Tribal people have lived here permanently for few generations and no Bengali (people not living in the hills are called as Bengali/ settlers by the tribes) were found in the community. The traditional shifting cultivation (or slash and burn agriculture) is the primary occupation. There is no formal electricity supply, but people use solar power for household activities. There is no drainage network. Water supply is a major problem as people are mostly dependent on water from the Sangu River or from the nearby falls. The average monthly income of a household ranges from US$12-20 that is low earning in Bangladesh.

The architecture of the houses is helping to make the community physically less vulnerable to landslides. The raised plinth allows the rainwater to flow naturally and freely below the houses. The construction materials of the houses are lightweight and therefore not life threatening, even if the houses collapse in earthquakes or landslides. The tribal people do not cut the hills like in the urbanized areas, instead they try to build houses horizontally in the same line of hill-slopes using bamboo or tree trunks in layers. This is the indigenous knowledge applied by the tribal people to protect themselves from landslides or slope collapses.

Vulnerable Houses in CHDHouses built by cutting hills vertically in urbanized hill communities.

From initial observation, I found that the tribal communities are also addressing the different thematic dimensions of vulnerability in relation to landslides:

Economic dimension: alternative livelihood options, less damage to physical assets, and not using the hills for commercial activities.

Social dimension: no massive damage to social systems ranging from individual to collective, accessibility to necessary infrastructure and services, and social cohesion.

Cultural dimension: by treating the hills as sacred place and using centuries-old rich indigenous and local knowledge to deal with the hill environment.
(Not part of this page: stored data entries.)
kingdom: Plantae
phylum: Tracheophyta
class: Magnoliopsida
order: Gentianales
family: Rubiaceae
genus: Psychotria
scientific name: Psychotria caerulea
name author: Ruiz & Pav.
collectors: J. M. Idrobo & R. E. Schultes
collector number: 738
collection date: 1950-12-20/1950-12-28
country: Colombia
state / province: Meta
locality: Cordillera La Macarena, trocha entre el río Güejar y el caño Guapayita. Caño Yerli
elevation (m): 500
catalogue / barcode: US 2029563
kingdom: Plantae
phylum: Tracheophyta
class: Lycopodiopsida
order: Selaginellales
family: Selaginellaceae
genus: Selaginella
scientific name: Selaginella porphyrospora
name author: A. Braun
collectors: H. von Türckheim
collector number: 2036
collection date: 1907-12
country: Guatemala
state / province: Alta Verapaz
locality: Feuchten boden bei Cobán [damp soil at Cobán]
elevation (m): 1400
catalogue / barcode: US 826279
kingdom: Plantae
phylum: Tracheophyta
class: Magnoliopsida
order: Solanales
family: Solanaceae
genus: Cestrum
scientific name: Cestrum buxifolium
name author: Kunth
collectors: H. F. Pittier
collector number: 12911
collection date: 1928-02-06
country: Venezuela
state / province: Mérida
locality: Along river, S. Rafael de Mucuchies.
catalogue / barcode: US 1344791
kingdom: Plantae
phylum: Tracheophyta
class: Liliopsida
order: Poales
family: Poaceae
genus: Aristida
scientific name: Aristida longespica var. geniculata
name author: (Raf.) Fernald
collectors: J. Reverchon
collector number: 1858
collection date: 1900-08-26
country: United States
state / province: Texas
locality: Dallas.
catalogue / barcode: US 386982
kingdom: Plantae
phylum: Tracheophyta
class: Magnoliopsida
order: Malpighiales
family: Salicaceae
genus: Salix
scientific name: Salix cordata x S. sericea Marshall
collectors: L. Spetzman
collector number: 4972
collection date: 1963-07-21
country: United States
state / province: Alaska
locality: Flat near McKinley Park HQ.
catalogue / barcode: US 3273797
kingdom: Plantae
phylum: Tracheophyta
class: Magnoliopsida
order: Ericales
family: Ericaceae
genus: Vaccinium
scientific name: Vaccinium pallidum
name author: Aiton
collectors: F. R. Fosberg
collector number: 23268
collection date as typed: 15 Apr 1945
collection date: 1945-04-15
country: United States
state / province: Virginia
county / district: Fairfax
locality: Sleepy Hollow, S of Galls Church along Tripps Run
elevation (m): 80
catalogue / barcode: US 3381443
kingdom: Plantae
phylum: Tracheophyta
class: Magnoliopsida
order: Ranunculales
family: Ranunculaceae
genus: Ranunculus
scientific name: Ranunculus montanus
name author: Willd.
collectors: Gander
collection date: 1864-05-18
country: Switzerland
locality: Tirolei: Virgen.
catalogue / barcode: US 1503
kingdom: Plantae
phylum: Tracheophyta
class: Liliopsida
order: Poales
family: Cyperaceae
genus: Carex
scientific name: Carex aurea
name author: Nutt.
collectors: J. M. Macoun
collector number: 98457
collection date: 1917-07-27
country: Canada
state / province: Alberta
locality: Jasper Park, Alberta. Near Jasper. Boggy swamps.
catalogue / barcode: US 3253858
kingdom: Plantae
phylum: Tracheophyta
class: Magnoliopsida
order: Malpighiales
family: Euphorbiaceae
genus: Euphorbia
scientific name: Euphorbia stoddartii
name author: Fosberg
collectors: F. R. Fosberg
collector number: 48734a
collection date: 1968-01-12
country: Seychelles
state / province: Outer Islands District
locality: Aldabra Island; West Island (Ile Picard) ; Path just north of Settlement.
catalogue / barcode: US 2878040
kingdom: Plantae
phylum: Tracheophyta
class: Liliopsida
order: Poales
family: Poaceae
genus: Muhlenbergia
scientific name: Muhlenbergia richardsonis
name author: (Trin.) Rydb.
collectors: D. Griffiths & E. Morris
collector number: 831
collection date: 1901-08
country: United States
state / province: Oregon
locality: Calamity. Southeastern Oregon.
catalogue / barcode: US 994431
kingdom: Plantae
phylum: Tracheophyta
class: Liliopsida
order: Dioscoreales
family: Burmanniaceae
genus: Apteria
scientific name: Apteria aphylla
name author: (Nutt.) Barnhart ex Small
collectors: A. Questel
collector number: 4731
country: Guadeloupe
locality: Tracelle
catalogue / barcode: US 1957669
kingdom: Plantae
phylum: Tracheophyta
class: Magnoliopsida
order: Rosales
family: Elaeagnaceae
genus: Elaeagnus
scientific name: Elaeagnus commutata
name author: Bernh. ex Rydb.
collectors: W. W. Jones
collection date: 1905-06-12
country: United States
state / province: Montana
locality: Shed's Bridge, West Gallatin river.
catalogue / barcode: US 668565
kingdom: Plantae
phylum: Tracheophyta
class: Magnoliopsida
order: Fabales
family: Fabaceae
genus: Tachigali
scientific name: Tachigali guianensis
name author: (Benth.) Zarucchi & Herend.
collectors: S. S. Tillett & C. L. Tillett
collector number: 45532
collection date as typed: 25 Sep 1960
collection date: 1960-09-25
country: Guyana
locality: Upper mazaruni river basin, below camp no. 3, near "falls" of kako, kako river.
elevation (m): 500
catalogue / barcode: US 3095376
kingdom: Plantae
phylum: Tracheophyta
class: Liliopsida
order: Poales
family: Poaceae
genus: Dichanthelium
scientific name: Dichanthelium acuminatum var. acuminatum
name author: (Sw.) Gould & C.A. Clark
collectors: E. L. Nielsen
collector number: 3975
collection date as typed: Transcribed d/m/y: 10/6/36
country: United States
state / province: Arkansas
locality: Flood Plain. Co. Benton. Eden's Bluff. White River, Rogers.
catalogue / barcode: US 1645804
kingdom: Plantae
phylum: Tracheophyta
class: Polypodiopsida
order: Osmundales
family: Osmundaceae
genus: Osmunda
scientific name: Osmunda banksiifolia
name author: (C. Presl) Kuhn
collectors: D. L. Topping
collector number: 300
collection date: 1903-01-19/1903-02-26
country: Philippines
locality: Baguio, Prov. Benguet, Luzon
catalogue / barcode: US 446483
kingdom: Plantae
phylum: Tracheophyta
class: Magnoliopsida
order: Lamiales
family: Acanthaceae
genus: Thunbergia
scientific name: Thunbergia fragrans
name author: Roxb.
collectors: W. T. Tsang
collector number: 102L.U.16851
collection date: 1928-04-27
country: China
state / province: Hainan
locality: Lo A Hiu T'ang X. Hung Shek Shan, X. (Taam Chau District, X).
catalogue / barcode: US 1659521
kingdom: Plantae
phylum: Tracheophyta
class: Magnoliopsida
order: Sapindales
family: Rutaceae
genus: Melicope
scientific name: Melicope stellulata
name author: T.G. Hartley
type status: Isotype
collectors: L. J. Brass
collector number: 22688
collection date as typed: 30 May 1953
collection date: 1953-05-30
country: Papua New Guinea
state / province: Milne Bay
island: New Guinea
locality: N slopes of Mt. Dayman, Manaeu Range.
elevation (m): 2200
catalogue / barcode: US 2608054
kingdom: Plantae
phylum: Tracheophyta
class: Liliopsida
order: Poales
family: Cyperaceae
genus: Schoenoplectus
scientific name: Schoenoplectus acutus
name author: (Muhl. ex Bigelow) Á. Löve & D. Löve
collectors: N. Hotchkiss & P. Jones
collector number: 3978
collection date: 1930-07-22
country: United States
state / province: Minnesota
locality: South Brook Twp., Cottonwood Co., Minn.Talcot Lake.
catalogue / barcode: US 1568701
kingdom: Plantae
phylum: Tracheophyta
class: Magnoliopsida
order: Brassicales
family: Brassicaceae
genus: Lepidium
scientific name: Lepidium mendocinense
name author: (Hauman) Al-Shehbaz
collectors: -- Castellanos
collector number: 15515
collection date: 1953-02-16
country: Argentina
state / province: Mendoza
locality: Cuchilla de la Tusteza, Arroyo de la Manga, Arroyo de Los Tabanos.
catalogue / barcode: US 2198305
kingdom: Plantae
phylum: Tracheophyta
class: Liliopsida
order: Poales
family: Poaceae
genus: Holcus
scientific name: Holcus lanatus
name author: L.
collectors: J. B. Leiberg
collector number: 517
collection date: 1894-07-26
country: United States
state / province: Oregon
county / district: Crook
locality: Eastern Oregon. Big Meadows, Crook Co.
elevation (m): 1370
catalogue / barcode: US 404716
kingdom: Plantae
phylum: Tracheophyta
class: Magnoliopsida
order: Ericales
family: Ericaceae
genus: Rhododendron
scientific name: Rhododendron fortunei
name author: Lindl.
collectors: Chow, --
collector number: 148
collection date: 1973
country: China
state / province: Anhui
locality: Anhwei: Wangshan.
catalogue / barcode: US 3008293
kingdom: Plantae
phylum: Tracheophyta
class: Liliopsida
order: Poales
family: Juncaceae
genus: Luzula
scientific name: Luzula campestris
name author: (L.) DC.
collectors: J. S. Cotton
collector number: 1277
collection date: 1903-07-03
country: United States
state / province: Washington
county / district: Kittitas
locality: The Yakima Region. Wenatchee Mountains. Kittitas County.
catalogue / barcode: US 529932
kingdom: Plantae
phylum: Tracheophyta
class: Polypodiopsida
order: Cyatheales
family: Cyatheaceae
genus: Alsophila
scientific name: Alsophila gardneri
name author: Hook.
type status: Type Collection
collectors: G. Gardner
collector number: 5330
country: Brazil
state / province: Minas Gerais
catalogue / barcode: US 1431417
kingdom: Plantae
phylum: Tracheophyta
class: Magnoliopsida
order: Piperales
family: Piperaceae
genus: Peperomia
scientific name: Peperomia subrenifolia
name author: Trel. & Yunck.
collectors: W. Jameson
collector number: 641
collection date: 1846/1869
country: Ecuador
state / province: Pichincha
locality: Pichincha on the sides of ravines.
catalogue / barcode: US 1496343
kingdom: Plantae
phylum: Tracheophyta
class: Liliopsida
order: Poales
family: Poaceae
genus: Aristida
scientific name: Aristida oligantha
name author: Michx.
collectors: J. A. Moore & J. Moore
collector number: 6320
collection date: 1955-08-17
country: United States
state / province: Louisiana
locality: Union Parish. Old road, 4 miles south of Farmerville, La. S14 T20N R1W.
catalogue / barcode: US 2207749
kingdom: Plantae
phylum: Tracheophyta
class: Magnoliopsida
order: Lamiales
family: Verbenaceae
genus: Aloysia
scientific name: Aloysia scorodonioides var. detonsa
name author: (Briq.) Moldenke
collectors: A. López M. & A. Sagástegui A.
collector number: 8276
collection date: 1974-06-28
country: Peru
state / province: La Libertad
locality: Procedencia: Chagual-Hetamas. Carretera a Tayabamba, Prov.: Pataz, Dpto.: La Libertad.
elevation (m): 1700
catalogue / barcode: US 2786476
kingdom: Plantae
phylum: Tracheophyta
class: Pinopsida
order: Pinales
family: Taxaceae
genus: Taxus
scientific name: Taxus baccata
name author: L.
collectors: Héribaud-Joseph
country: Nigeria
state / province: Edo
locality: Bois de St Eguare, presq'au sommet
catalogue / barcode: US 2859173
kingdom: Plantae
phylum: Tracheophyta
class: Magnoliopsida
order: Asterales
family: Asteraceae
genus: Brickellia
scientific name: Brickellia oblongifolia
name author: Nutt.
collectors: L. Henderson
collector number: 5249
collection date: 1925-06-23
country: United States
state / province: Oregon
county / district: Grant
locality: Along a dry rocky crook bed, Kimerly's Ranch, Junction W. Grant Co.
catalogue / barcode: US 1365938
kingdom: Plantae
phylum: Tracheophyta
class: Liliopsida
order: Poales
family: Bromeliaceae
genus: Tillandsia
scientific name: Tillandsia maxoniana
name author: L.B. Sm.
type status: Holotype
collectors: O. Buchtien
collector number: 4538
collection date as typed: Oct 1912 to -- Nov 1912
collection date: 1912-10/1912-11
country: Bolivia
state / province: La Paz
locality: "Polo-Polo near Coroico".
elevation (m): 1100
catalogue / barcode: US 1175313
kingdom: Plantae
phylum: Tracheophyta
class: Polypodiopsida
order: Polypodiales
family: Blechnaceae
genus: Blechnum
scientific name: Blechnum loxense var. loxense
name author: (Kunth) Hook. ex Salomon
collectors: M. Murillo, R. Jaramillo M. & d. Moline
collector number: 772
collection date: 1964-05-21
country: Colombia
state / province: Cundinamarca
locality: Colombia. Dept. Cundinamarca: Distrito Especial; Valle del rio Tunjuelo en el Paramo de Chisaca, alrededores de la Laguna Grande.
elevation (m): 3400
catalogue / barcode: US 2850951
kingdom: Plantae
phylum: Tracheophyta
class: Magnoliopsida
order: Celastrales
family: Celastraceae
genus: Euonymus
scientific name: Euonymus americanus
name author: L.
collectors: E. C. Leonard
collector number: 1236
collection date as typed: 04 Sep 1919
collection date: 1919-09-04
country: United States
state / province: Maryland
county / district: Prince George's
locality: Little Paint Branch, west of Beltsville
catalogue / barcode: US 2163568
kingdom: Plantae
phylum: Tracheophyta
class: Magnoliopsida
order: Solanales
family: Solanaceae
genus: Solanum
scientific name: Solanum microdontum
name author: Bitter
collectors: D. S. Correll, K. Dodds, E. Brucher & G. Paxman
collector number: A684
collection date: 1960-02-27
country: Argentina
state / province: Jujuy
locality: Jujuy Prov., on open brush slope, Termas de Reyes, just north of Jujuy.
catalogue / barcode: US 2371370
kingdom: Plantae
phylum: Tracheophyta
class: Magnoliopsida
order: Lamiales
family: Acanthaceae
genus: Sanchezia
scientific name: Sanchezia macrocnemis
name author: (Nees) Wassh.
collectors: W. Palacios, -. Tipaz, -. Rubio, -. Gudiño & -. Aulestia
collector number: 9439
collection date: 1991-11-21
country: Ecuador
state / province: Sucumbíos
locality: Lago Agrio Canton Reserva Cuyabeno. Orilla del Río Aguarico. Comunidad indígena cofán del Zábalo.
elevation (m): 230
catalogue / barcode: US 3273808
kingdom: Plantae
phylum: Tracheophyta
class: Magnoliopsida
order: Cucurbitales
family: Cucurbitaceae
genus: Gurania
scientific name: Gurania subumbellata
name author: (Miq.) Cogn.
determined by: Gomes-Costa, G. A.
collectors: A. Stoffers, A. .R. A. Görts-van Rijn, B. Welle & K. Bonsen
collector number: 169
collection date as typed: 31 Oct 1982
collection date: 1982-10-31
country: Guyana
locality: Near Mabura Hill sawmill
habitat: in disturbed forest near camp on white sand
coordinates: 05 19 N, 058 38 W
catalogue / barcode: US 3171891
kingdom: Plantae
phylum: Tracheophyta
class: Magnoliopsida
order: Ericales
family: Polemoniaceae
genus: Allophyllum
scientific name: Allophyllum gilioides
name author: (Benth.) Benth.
Environmental dimension: protecting the hills by not destroying the hill-forests and cutting the hills in an unstable manner.

Institutional dimension: there are no power politics and few external influences; instead there is a strong local and regional network with autonomous administration.

From my fieldwork, it is evident that the indigenous tribal communities in CHD are more resilient to landslides than the urbanized settlers. It would be highly recommended to address community vulnerability by incorporating indigenous knowledge in local planning to reduce the risks of landslide disasters in the highly urbanized hill areas of Bangladesh.

After several days of long and tiring work in the field, I took a boat ride with my field assistants; who are from the Marma tribe, in the Sangu River towards Remakri. The mesmerizing beauty of Sangu River, the surrounding green and untouched hills, the helpful tribal people, freedom from the chaotic and polluted city life and finally clean air and fresh food, all made me feel like I was in the most beautiful place on earth. I want to go back to this place again, just to enjoy the natural beauty and share some more moments with the indigenous tribal people of Bangladesh!

Bayes_4 Bayes_5Scenic beauty of Sangu River, Bandarban.